What you are asked to do - A full, word-for-word copy of the listing below is needed; leave the images out of it.

Dataset extract -
__________

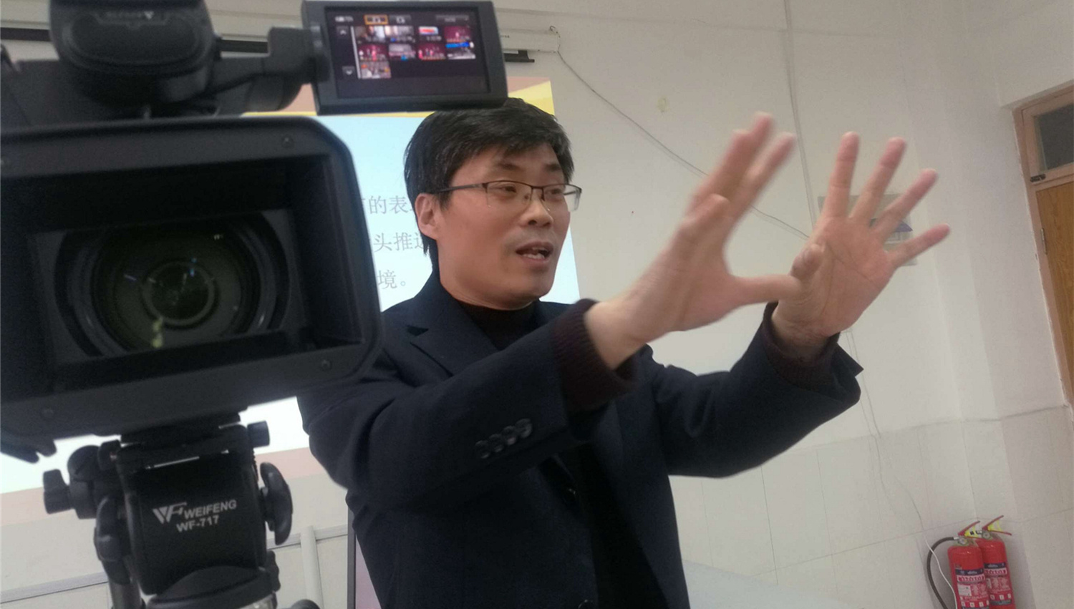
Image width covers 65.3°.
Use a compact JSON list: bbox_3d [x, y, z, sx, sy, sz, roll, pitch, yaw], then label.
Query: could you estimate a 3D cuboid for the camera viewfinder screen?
[{"bbox_3d":[-0.063,-0.123,0.412,0.078,0.044,0.012,-8,1,-22],"label":"camera viewfinder screen"}]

__________

The answer -
Image width covers 65.3°.
Use a compact JSON list: bbox_3d [x, y, z, sx, sy, sz, roll, pitch, yaw], then label.
Query: could you estimate a 3D cuboid for the camera viewfinder screen?
[{"bbox_3d":[-0.063,-0.123,0.412,0.078,0.044,0.012,-8,1,-22],"label":"camera viewfinder screen"}]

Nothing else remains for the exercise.